Ideally, this course would have been completed a few days sooner. However, a sudden spike in work from my current job along with a couple of bouts of allergies prevented me from solving exercises on freeCodeCamp for a few days. Further, I realised that it took more time to complete each successive exercise, as the level of difficulty progressively increased with time. Thus, it took longer to finish this course than the amount of time I had initially estimated for it. I have also realised that it often takes significantly greater mental energy to learn new concepts of coding, if I attempt to do multiple exercises at one go. I think this is due to the fact that I am not used to the specific kind of logical thinking that is required while writing codes. I think the process will get smoother once I am more used to thinking in the particular way that a coder is expected to think. However, now that I have an understanding of the kind of time and commitment required for completing a course on JavaScript on freeCodeCamp, I aim to set aside at least 90 minutes every morning for coding, in order to ensure that I spend at least some time learning how to code even on days when I do not seem to be able find some any spare time on my calendar.

Basic JavaScript course: Key learnings

I began with the course by first going through the explainers provided by freeCodeCamp and then trying to solve the problems separately on Visual Studio Code. Soon, I realised that to see if the code I had written was correct, I had to repeatedly using the console.log() function, for every operation or function. This was making the code bulky and time-consuming, especially when I wanted to see how the same statement, function or operator would return different results with different kinds of inputs. To this end, I soon started using the node CLI, which is an interactive utility for running JavaScript statements, that gives me immediate feedback to the code I am writing. Thus, for every exercise, I would initially try out the new command or operator or function introduced in a particular exercise, on the node terminal. Thereafter, I would try to solve the exercise on Visual Studio Code and then finally paste it on the freeCodeCamp window to proceed further.

During the Basic JavaScript course, I learnt several new concepts. It started with relatively simple concepts, such as understanding how to write comments and declare variables in a program. Soon, I started learning about arrays and how to access, delete and add new elements to arrays. Writing codes with conditional statements (such as if-else and switch) was fascinating as it gave me a glimpse of how complicated programs can be structured.
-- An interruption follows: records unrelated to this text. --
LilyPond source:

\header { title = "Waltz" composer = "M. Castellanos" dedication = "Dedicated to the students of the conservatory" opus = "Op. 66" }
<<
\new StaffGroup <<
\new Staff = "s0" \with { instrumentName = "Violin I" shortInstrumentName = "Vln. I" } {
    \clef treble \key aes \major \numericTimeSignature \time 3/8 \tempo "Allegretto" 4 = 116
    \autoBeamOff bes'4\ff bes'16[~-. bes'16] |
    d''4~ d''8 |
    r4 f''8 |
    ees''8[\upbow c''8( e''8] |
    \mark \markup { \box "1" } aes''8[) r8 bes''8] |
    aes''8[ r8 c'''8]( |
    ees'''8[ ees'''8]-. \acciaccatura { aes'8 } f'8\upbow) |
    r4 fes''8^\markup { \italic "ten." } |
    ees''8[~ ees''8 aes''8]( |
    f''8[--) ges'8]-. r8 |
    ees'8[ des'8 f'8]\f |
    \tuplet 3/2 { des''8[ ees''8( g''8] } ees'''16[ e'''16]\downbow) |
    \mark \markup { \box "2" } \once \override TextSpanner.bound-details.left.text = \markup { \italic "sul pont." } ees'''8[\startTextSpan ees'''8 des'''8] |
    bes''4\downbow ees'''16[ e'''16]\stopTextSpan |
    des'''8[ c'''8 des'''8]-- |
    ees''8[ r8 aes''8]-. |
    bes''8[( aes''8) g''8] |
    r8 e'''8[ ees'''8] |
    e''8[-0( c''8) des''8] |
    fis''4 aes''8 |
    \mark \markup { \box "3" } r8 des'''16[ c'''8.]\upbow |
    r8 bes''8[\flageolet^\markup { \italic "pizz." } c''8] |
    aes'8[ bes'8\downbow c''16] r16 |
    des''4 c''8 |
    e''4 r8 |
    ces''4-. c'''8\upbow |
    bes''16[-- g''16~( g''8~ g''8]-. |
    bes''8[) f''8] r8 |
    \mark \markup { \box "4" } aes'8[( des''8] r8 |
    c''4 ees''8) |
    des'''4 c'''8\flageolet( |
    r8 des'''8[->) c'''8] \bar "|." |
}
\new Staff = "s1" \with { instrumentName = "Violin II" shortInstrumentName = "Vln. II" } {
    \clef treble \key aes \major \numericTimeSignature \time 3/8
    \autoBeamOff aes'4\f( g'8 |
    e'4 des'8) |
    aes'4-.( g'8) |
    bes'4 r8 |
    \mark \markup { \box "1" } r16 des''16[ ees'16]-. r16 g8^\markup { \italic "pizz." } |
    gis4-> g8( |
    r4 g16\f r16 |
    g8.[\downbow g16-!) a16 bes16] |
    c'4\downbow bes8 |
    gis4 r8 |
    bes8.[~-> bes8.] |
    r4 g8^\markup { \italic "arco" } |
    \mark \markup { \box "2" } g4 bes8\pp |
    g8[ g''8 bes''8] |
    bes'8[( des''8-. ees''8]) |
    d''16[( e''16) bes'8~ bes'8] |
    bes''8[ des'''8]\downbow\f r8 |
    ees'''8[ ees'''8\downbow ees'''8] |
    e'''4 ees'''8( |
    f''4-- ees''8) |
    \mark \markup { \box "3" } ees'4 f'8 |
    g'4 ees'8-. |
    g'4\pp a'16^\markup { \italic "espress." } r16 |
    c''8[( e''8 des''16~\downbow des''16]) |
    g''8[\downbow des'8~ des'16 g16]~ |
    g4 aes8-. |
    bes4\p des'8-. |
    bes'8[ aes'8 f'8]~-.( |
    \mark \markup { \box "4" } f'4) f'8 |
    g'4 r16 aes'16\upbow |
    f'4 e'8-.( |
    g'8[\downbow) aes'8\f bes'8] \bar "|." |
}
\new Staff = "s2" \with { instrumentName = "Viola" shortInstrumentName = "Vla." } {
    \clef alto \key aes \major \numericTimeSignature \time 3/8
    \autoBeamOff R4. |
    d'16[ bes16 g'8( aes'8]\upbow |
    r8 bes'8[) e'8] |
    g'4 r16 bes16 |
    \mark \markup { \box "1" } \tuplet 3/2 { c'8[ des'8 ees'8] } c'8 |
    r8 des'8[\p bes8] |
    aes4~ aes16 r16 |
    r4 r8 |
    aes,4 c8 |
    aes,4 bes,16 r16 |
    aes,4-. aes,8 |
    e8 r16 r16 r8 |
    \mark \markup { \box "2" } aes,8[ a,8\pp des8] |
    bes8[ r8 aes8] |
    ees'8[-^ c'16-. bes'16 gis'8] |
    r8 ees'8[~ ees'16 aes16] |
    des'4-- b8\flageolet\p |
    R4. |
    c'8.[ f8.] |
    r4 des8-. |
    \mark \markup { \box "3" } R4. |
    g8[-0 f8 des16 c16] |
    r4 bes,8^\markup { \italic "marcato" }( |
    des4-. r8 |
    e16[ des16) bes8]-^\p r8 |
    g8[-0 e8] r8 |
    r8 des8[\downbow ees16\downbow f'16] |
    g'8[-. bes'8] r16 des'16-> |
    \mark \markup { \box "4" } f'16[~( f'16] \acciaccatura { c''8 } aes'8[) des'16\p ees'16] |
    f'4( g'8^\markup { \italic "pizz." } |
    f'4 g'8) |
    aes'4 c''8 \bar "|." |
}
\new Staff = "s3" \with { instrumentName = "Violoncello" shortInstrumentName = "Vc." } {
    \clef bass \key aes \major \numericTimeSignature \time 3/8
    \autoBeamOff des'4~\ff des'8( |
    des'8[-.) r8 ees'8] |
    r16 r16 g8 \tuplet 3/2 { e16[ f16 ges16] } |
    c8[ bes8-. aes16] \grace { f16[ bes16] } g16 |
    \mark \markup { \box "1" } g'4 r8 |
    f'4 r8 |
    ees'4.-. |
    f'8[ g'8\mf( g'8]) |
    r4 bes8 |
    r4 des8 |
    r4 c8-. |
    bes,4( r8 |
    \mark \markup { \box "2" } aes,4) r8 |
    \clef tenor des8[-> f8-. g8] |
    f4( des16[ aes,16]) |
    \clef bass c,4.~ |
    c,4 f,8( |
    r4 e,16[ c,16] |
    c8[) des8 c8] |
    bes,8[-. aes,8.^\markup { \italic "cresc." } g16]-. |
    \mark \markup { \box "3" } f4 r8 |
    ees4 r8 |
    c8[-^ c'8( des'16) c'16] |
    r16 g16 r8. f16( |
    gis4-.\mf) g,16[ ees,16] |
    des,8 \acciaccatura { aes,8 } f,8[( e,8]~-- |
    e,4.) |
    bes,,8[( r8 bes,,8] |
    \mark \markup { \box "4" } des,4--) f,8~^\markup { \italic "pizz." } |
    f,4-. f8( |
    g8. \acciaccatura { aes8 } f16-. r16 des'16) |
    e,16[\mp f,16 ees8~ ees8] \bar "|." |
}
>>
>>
The last part of the course was dedicated to recursive functions.

Upon Reflection

Having completed my first course on Computer Science, I must admit that I found it interesting and I look forward to learn newer and more complicated concepts. What I particularly enjoyed during this course was the ability to fiddle with a new concept that I learned in an exercise, on node CLI. This played a key role in helping me understand each concept clearly.

However, it is also important to note that I would get stuck at multiple points in the course, often due to careless omissions on my part. Sometimes, spotting these small errors took a while and I would exhaust myself in the process of resolving them. For example, early on, while solving an exercise on global and local variables, I spent nearly an hour trying to understand why the freeCodeCamp portal would not accept my code as correct. I had run the exact same code on Visual Studio Code, which did not throw any error report while compiling it. After several agonising minutes, I realised that I had assigned the number 10 to a variable (oopsGlobal) when the exercise required me to assign 5 to it. Apart from such trivial errors, I would, at times, spend considerable time trying to write the correct code to produce the output required by the particular exercise, as I would find it difficult to clearly understand the instructions for the problem at hand. This was particularly true for this exercise, as the instructions were not very apparent to me as I did not have a prior knowledge of the game of Golf.

Going forward

I aim to read a few articles on recursions and attempt to write a programs on recursive functions. Thereafter, I will proceed to the next course on freeCodeCamp on JavaScript, namely the ES6 course, based on ECMAScript.